Retailer testing two checkout variants against control to lift conversion from a 4.2% baseline.

**Setup** - 80k daily visitors, 50% share into test, 3 variants (34/33/33), alpha = 0.05, power = 0.80, two-sided, relative MDE = 10%.

**Sizing (from `POST /api/v1/calculate`).**

| Metric | Value |
| --- | --- |
| Per-variant sample | 45,429 users |
| Total sample | 136,287 users |
| Required duration | 4 days |
| Bonferroni adjustment | 2 treatment-vs-control comparisons, adjusted alpha 0.025 |

**Design guidance (from `POST /api/v1/design`).**
- Primary risk: More than two variants trigger a Bonferroni alpha correction. This is conservative and may overstate the required sample size.
- Key recommendation: Validate tracking and assignment before exposing live traffic.
- Guardrail to monitor: Payment error rate

**Interim check.**
An early snapshot came in after 1.2 test-days, 48,000 visitors, and 3,812 conversions (35.2% of the planned per-variant sample):
- P(variant A > control) = 93.4%
- P(variant B > control) = 99.8%
Variant A is still ambiguous; variant B is the only treatment with a decisive early signal.

**Decision.**
Stop spending exposure on variant A, keep variant B against control until the planned read is complete, and ship B only if payment error rate and refund value stay in range. The value here is that sizing, multivariant correction, design risks, and the Bayesian interim view all come from the same backend run.

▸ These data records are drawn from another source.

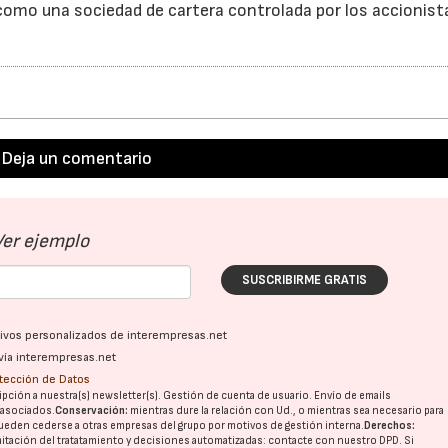
omo una sociedad de cartera controlada por los accionist
Deja un comentario
Ver ejemplo
SUSCRIBIRME GRATIS
ativos personalizados de interempresas.net
vía interempresas.net
otección de Datos
pción a nuestra(s) newsletter(s). Gestión de cuenta de usuario. Envío de emails
o asociados.
Conservación:
mientras dure la relación con Ud., o mientras sea necesario para
ueden cederse a otras
empresas del grupo
por motivos de gestión interna.
Derechos:
imitación del tratatamiento y decisiones automatizadas:
contacte con nuestro DPD
. Si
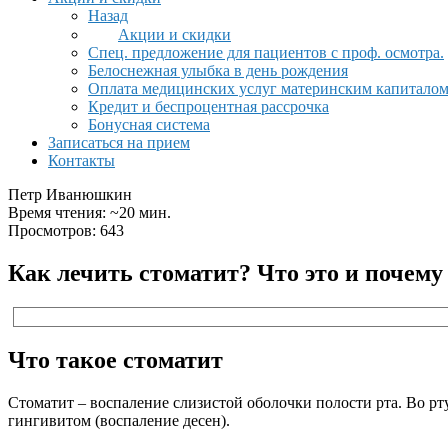
Назад
Акции и скидки
Спец. предложение для пациентов с проф. осмотра.
Белоснежная улыбка в день рождения
Оплата медицинских услуг материнским капитало
Кредит и беспроцентная рассрочка
Бонусная система
Записаться на прием
Контакты
Петр Иванюшкин
Время чтения: ~20 мин.
Просмотров: 643
Как лечить стоматит? Что это и почему 
Что такое стоматит
Стоматит – воспаление слизистой оболочки полости рта. Во рту
гингивитом (воспаление десен).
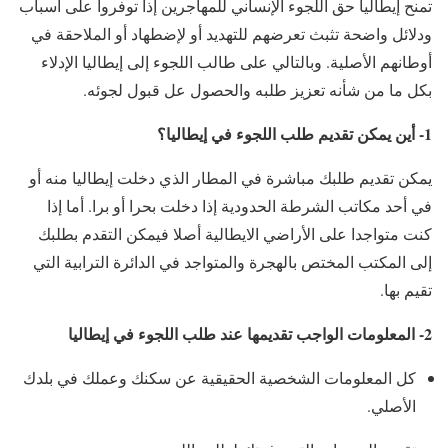
تمنح إيطاليا حق اللجوء الإنساني للمهاجرين إذا توفروا على أسباب
ودلائل واضحة تثبث تعرضهم للتهديد أو لإضطهاد أو الملاحقة في
أوطانهم الأصلية. وبالتالي على طالب اللجوء إلى إيطاليا الإدلاء
بكل ما من شأنه تعزيز طلبه والحصول عل قبول لجوئه.
1- أين يمكن تقديم طلب اللجوء في إيطاليا؟
يمكن تقديم طلبك مباشرة في المطار الذي دخلت إيطاليا منه أو
في أحد مكاتب الشرطة الحدودية إذا دخلت بحرا أو برا. أما إذا
كنت متواجدا على الأراضي الايطالية أصلا فيمكن التقدم بطلبك
إلى المكتب المختص بالهجرة والمتواجد في الدائرة الترابية التي
تقيم بها.
2- المعلومات الواجب تقديمها عند طلب اللجوء في إيطاليا
كل المعلومات الشخصية الحقيقية عن سكنك وعملك في بلدك
الأصلي.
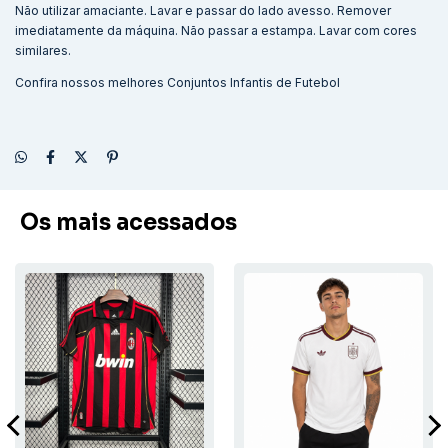
Não utilizar amaciante. Lavar e passar do lado avesso. Remover
imediatamente da máquina. Não passar a estampa. Lavar com cores
similares.
Confira nossos melhores
Conjuntos Infantis de Futebol
Os mais acessados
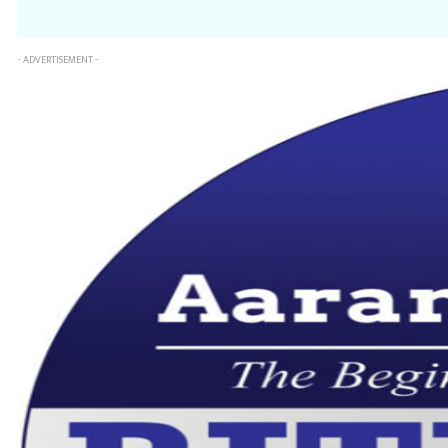
- ADVERTISEMENT -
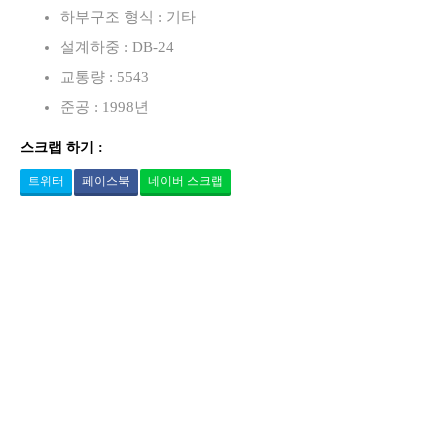
하부구조 형식 : 기타
설계하중 : DB-24
교통량 : 5543
준공 : 1998년
스크랩 하기 :
트위터
페이스북
네이버 스크랩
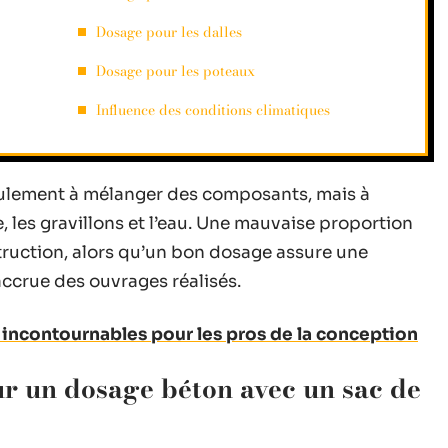
Dosage pour les dalles
Dosage pour les poteaux
Influence des conditions climatiques
ulement à mélanger des composants, mais à
e, les gravillons et l’eau. Une mauvaise proportion
truction, alors qu’un bon dosage assure une
ccrue des ouvrages réalisés.
D incontournables pour les pros de la conception
ur un dosage béton avec un sac de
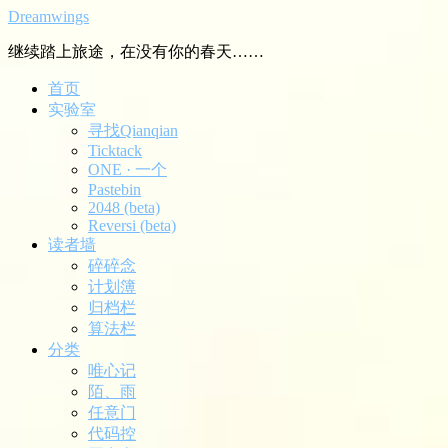
Dreamwings
继续踏上旅途，在没有你的春天……
首页
实验室
寻找Qianqian
Ticktack
ONE · 一个
Pastebin
2048 (beta)
Reversi (beta)
读者墙
碎碎念
计划簿
归档栏
算法栏
分类
唯心记
陌、雨
任意门
代码控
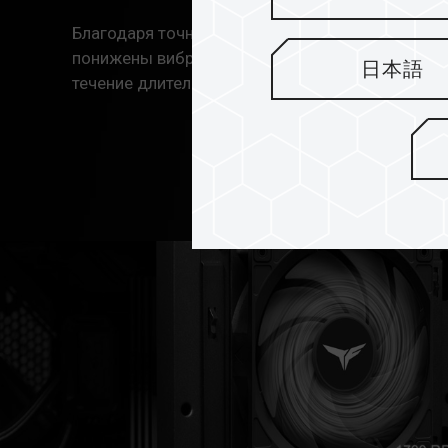
Благодаря точно спроектированным амортизато
понижены вибрация и шум и он может эффектив
日本語
течение длительных периодов времени при опт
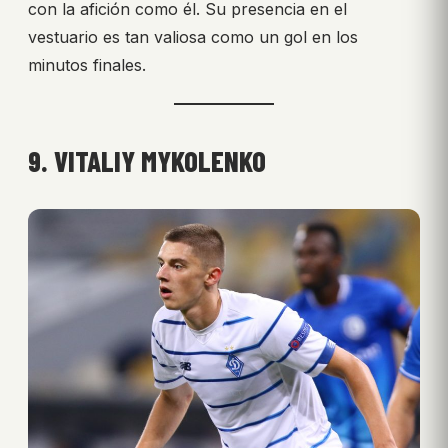
con la afición como él. Su presencia en el
vestuario es tan valiosa como un gol en los
minutos finales.
9. VITALIY MYKOLENKO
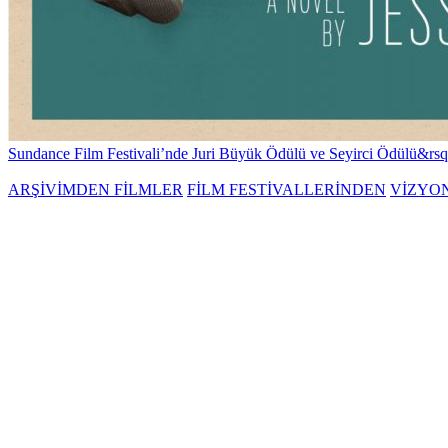
Sundance Film Festivali’nde Juri Büyük Ödülü ve Seyirci Ödülü&rsq.
ARŞİVİMDEN FİLMLER
FİLM FESTİVALLERİNDEN
VİZYO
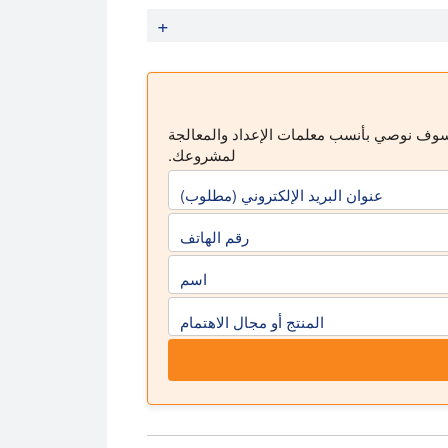
وجات فوق الصوتية لإزالة الرماد وإزالة الكبريت: التحقيق
كانغ ، دبليو ؛ شون ، ه. كونغ ، العاشر ؛ Li، M. (2009): التأثيرات الناجمة عن التغيرات في طبيعة
الفحم عالي الكبريت. علوم وتكنولوجيا التعدين
 سوف نوصي بأنسب معلمات الإعداد والمعالجة
لمشروعك.
عنوان البريد الإلكتروني (مطلوب)
رقم الهاتف
اسم
المنتج أو مجال الاهتمام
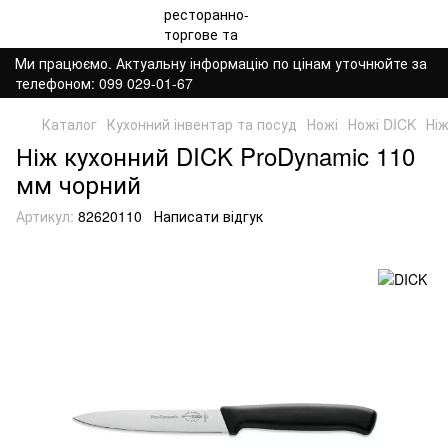
Ми працюємо. Актуальну інформацію по цінам уточнюйте за
телефоном: 099 029-01-67
Каталог
Кухонний інвентар та посуд
Ножі
Ножі DICK
Ні
Ніж кухонний DICK ProDynamic 110
мм чорний
Артикул:
82620110
Написати відгук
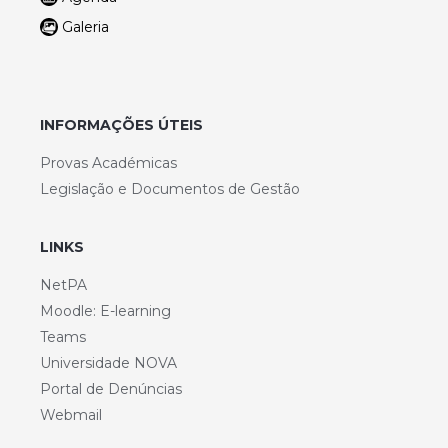
Galeria
INFORMAÇÕES ÚTEIS
Provas Académicas
Legislação e Documentos de Gestão
LINKS
NetPA
Moodle: E-learning
Teams
Universidade NOVA
Portal de Denúncias
Webmail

Full inputs and outputs: [docs/case-studies/checkout-redesign.json](https://github.com/brownjuly2003-code/ab-test-research-designer/blob/main/docs/case-studies/checkout-redesign.json). Rerun with `python scripts/generate_case_study_numbers.py`.

Files changed or created

scripts/generate_case_study_numbers.py
docs/case-studies/checkout-redesign.json
docs/case-studies/README.md
README.md
CHANGELOG.md
docs/plans/2026-04-22-readme-case-study-report.md

Verification

python scripts/generate_case_study_numbers.py -> 0
python -m pytest app/backend/tests/test_bayesian.py app/backend/tests/test_results_service.py -q -> 10 passed
python -m json.tool < docs/case-studies/checkout-redesign.json -> 0
cmd /c scripts\verify_all.cmd --with-e2e -> 0

Known limitations

Bayesian posterior uses an explicit Beta(1,1) uniform prior and records the posterior parameters in docs/case-studies/checkout-redesign.json.
The requested interim snapshot is 16,000 users per arm, which is 35.2% of the planned per-variant sample under the current sizing output, so the README text describes it as an early interim snapshot instead of claiming a literal 50% read.
The repository was already dirty before this task started, so git status --short cannot be empty after staging only the files that belong to this case-study task.